Arthur retint de justesse un soupir.
- Je sais, oui.
- C’est marrant, de vous voir comme ça, tous les deux. J’ai toujours trouvé que vous alliez bien ensemble, moi, et cette fois, Arthur ne se gêna pas pour le laisser voir, son agacement.
- Non mais vous allez pas remettre ça, si!
Il y a trois jours déjà, en les récupérant à la descente de leur premier bateau, il avait commencé à les lui briser à peine le pied à terre.
- Oh, bah ma reine!

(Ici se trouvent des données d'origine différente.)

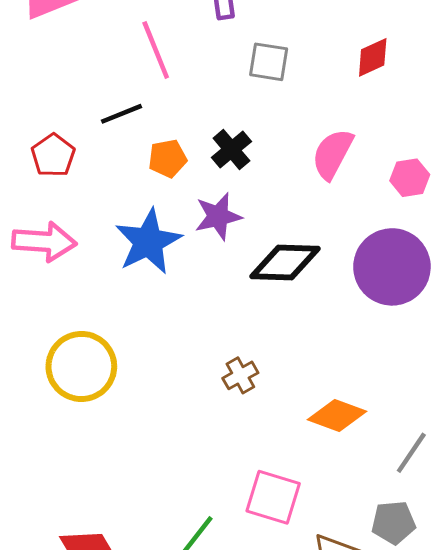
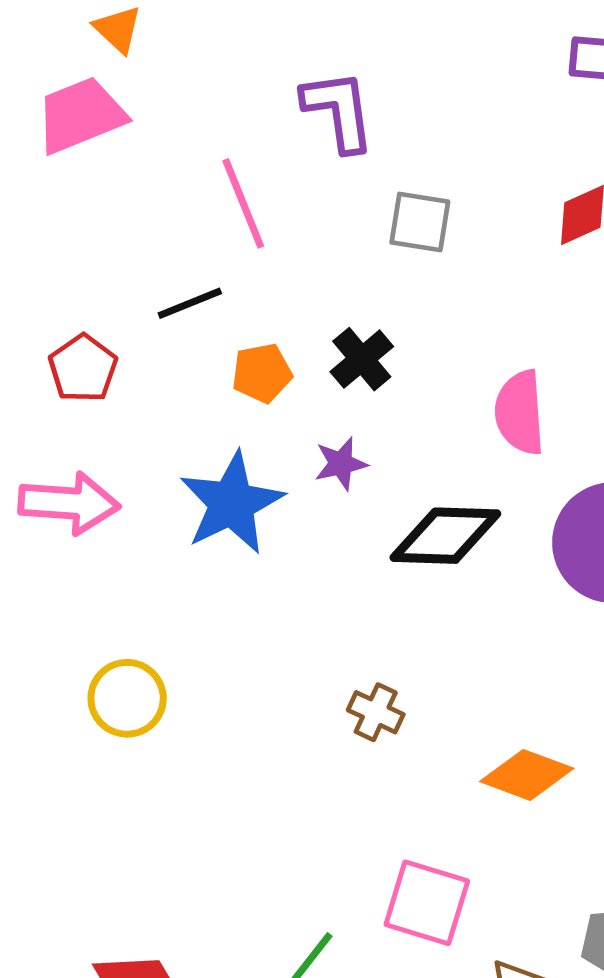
pink semicircle: (333, 154) -> (520, 413), moved, turned -32
purple star: (218, 216) -> (341, 464), size x0.7
yellow circle: (81, 366) -> (127, 698), size x0.7
brown cross: (240, 375) -> (376, 712), turned -36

Je m’attendais pas à vous voir, tiens, avait-il fait, ses yeux de merlan frit grands ouverts. “Enfin quoique, c’est vrai que maintenant que…”
- Maintenant que quoi?
L’abruti ne s’était pas démonté, un grand sourire niais sur le visage.
- Bah, vous savez.
- Non je sais pas, non, et Guenièvre lui avait donné une petite tape sur l’épaule en roulant des yeux à s’en déboîter la tête.
- Maintenant que ma simple vue vous dégoûte plus et que j’ai même le droit de m’approcher à moins d’un mètre, il veut dire.
- Voilà!
- C’est pas la peine de tirer cette tête là hein, il y est pour rien lui, si vous pouviez pas me piffrer.
- Carrément!
Arthur avait eu envie de lui en mettre une, et avait été retenu de justesse par la main de sa femme qui serra la sienne, et le baiser qu’elle déposa sur sa joue pour atténuer le coup, et lui faire bien comprendre qu’elle ne faisait que le taquiner.
- C’est bon, y’a pas à s’énerver: je dis juste que je suis bien content que vous soyez ensemble pour de vrai, vous êtes mignons.
Maintenant aussi, il avait envie de lui en mettre une, tiens.
Se contentant de fermer les yeux, Arthur se laissa retomber sur le bordel dans son dos.
- Bouclez-la Vénec, vous allez réveiller ma femme.
- Ça va, j’parle pas fort.
- Bah parlez pas du tout, histoire qu’on voit ce que ça donne.
Guenièvre contre lui, Arthur s’endormit lui aussi.